START MATERIAL TO PROCESS

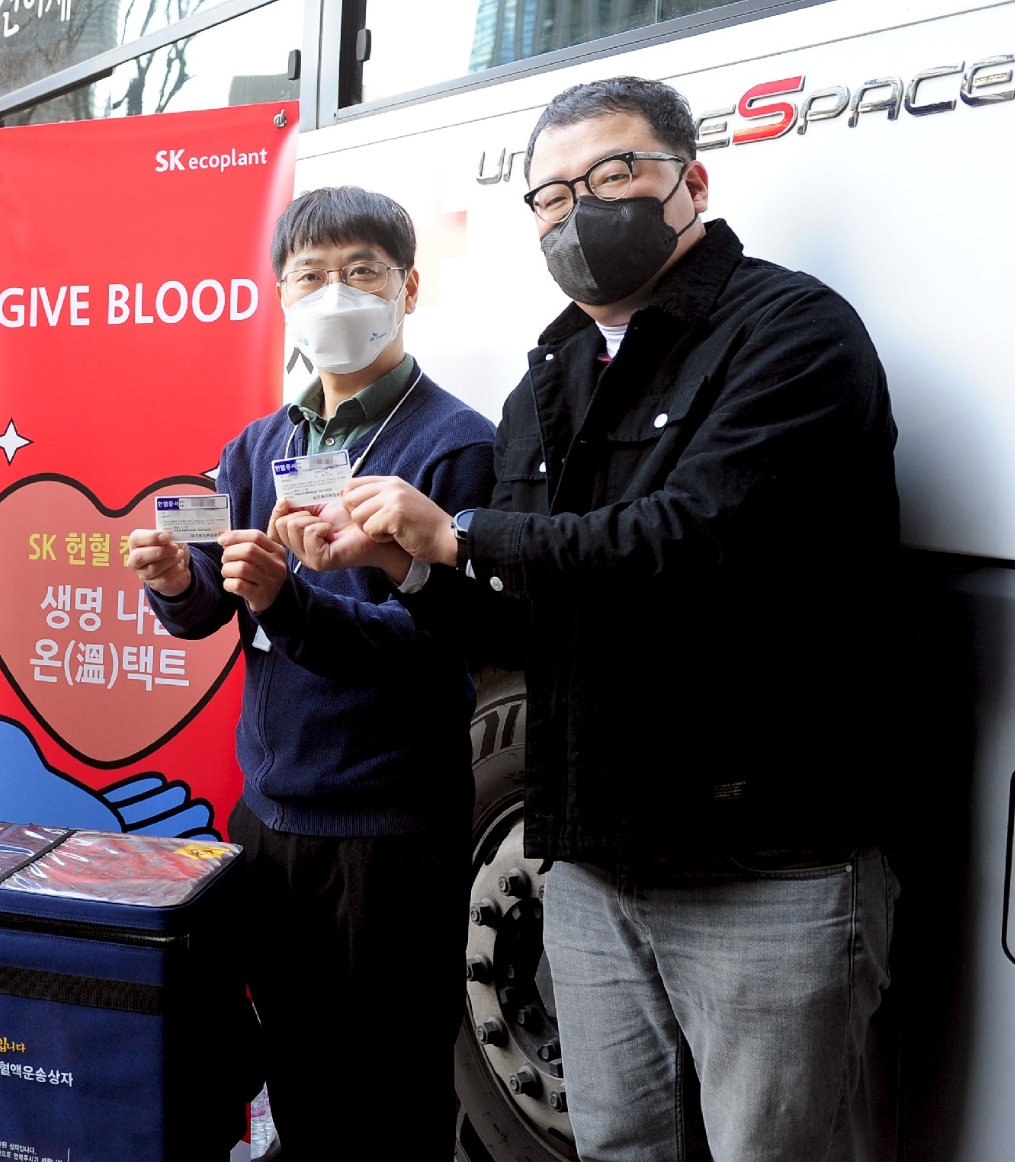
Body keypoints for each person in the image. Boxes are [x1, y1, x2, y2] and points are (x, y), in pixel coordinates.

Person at [281, 77, 901, 1161]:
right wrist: (411, 567)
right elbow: (524, 615)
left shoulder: (793, 330)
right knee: (616, 1146)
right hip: (587, 858)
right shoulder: (552, 372)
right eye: (551, 194)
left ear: (689, 181)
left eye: (614, 174)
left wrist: (457, 533)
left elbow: (691, 540)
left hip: (761, 861)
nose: (579, 210)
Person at [125, 186, 494, 1158]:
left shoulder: (454, 447)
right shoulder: (257, 444)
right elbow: (209, 601)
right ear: (281, 297)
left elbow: (434, 649)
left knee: (390, 1085)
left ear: (408, 287)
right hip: (272, 814)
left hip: (390, 827)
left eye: (362, 271)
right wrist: (172, 579)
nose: (336, 295)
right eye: (311, 276)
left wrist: (289, 602)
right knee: (292, 1068)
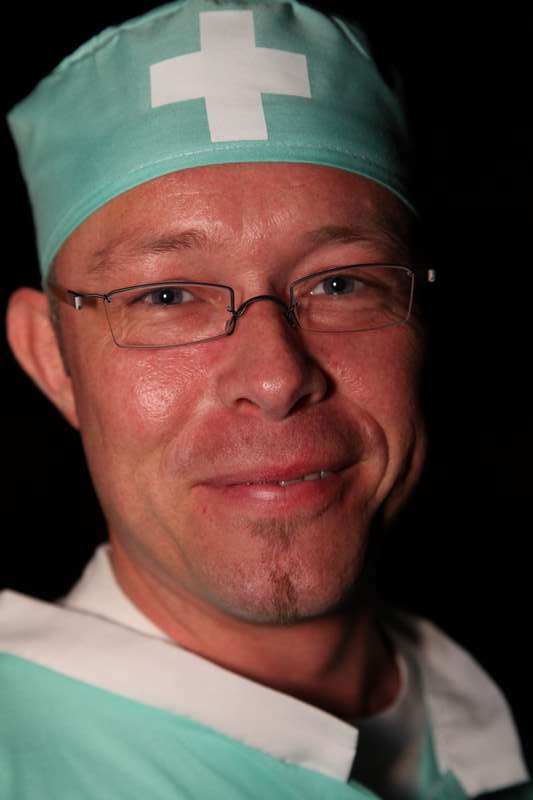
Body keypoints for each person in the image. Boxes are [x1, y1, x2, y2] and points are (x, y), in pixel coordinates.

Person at [1, 1, 530, 798]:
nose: (277, 377)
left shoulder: (486, 701)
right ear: (52, 358)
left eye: (340, 283)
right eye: (167, 295)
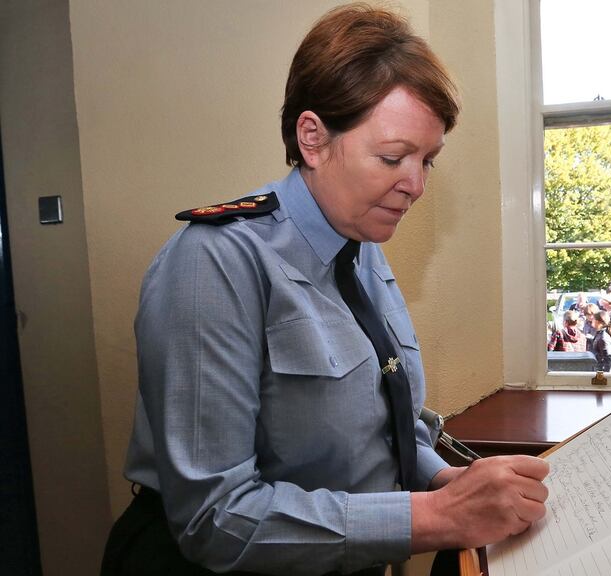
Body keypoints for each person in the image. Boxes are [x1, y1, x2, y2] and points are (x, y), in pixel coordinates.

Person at [101, 5, 548, 576]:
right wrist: (436, 516)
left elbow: (383, 420)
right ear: (313, 138)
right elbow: (215, 520)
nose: (415, 185)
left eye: (428, 161)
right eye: (393, 157)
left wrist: (446, 478)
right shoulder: (214, 261)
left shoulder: (361, 248)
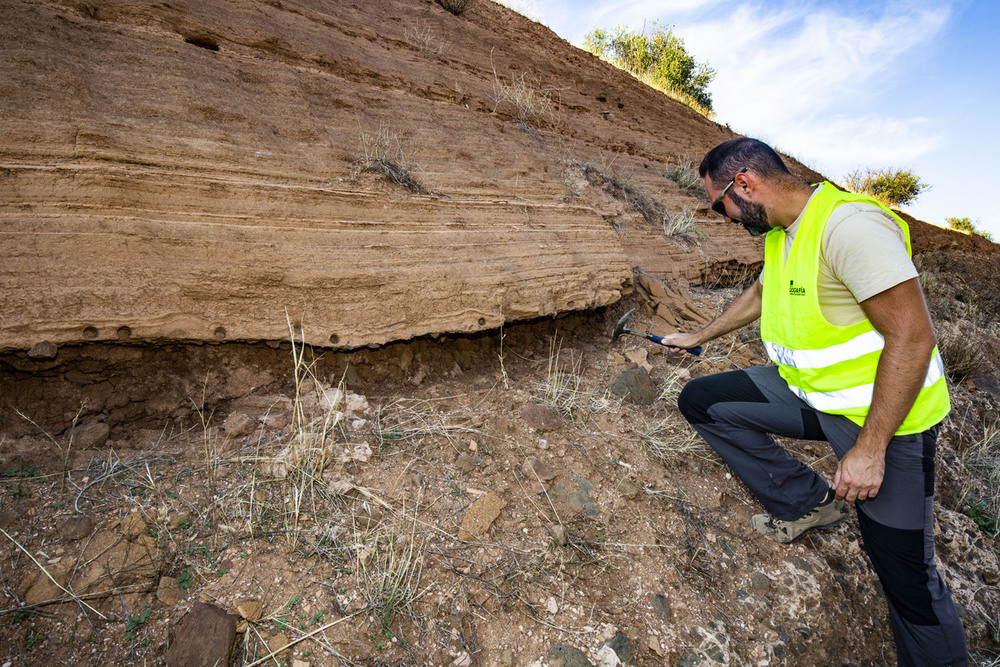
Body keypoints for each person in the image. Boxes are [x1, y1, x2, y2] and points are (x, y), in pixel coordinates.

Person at [659, 137, 969, 666]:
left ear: (745, 184)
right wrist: (699, 337)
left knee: (906, 580)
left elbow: (914, 339)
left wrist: (870, 450)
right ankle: (809, 504)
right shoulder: (782, 232)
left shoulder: (848, 228)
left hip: (886, 421)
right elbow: (761, 293)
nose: (726, 219)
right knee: (704, 402)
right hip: (814, 396)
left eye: (721, 206)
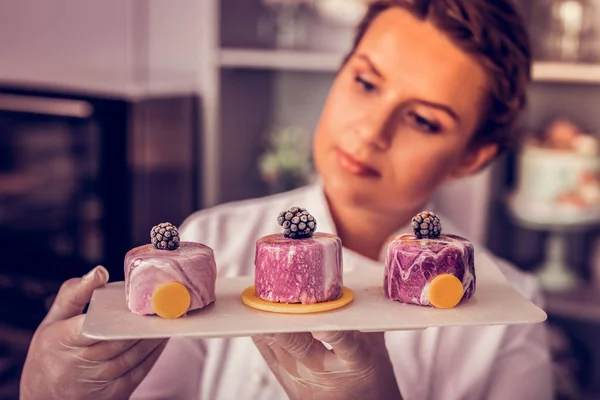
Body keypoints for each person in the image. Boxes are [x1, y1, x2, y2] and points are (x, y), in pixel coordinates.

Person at [20, 0, 554, 399]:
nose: (370, 131)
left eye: (423, 120)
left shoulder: (504, 316)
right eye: (366, 83)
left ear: (472, 157)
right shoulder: (216, 241)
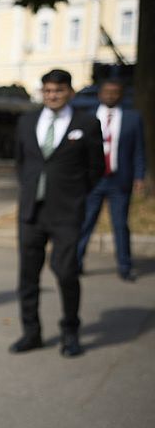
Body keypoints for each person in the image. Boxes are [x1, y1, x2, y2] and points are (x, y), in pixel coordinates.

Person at [10, 69, 104, 357]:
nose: (52, 95)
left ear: (70, 92)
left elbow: (96, 169)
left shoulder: (86, 123)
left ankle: (70, 332)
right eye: (48, 90)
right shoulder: (27, 122)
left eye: (59, 90)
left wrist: (75, 195)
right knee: (27, 277)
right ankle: (31, 332)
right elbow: (20, 163)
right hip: (31, 212)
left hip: (66, 212)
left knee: (65, 272)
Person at [76, 78, 146, 282]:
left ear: (121, 95)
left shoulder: (133, 119)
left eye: (115, 92)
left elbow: (139, 150)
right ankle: (76, 262)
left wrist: (139, 175)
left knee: (120, 224)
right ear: (100, 94)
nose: (110, 95)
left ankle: (125, 266)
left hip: (119, 180)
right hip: (93, 181)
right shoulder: (87, 118)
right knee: (86, 222)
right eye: (107, 91)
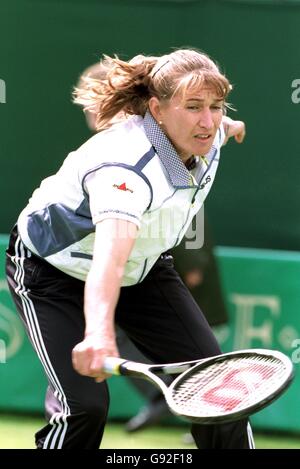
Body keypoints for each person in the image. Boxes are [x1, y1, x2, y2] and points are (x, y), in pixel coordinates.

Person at [5, 48, 254, 449]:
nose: (207, 120)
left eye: (216, 106)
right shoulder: (125, 167)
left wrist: (232, 125)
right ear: (156, 109)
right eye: (193, 107)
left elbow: (222, 126)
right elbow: (109, 257)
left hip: (143, 267)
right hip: (50, 271)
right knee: (84, 406)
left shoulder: (206, 133)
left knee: (219, 393)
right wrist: (99, 333)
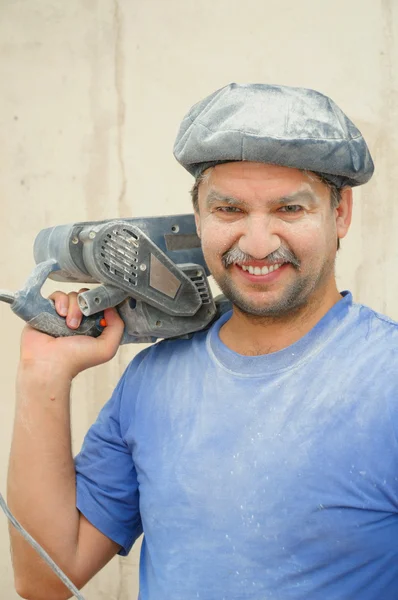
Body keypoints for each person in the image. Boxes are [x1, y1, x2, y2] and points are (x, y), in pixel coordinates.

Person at [8, 83, 398, 600]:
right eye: (230, 210)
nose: (257, 244)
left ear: (341, 212)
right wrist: (42, 376)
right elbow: (43, 578)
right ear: (198, 217)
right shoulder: (150, 380)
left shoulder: (387, 380)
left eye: (289, 209)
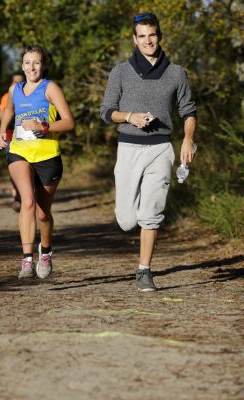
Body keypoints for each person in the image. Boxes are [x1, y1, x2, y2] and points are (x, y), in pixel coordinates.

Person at [100, 13, 197, 292]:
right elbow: (106, 112)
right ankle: (128, 205)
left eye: (151, 35)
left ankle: (144, 271)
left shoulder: (176, 73)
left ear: (159, 36)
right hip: (129, 148)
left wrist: (188, 140)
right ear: (134, 39)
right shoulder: (120, 71)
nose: (147, 41)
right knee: (127, 221)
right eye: (141, 36)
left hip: (161, 149)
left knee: (151, 214)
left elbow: (188, 111)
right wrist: (130, 116)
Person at [0, 44, 74, 279]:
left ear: (43, 65)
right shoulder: (15, 89)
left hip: (47, 155)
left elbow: (69, 122)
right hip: (19, 151)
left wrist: (44, 126)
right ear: (22, 65)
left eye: (37, 62)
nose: (32, 67)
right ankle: (27, 260)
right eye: (28, 62)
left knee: (43, 214)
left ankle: (46, 250)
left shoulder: (50, 89)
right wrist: (2, 131)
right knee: (27, 201)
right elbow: (9, 110)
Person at [0, 72, 24, 212]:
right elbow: (2, 115)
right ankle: (17, 197)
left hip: (28, 137)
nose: (17, 85)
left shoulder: (30, 94)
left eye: (20, 82)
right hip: (10, 136)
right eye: (15, 82)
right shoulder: (6, 97)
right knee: (15, 167)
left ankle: (25, 196)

END MATERIAL TO PROCESS

ASSIGNMENT: The expected response consists solely of the lines from the one with "right eye: (141, 36)" through the end of the records, repeated exactly.

RESULT FOR THIS EXERCISE:
right eye: (141, 36)
left hip: (161, 149)
left knee: (151, 214)
left elbow: (188, 111)
right wrist: (130, 116)
Person at [0, 44, 74, 279]:
left ear: (43, 65)
right shoulder: (15, 89)
left hip: (47, 155)
left elbow: (69, 122)
right hip: (19, 151)
left wrist: (44, 126)
right ear: (22, 65)
left eye: (37, 62)
nose: (32, 67)
right ankle: (27, 260)
right eye: (28, 62)
left knee: (43, 214)
left ankle: (46, 250)
left shoulder: (50, 89)
right wrist: (2, 131)
right knee: (27, 201)
right elbow: (9, 110)
Person at [0, 72, 24, 212]:
right elbow: (2, 115)
right ankle: (17, 197)
left hip: (28, 137)
nose: (17, 85)
left shoulder: (30, 94)
left eye: (20, 82)
right hip: (10, 136)
right eye: (15, 82)
right shoulder: (6, 97)
right knee: (15, 167)
left ankle: (25, 196)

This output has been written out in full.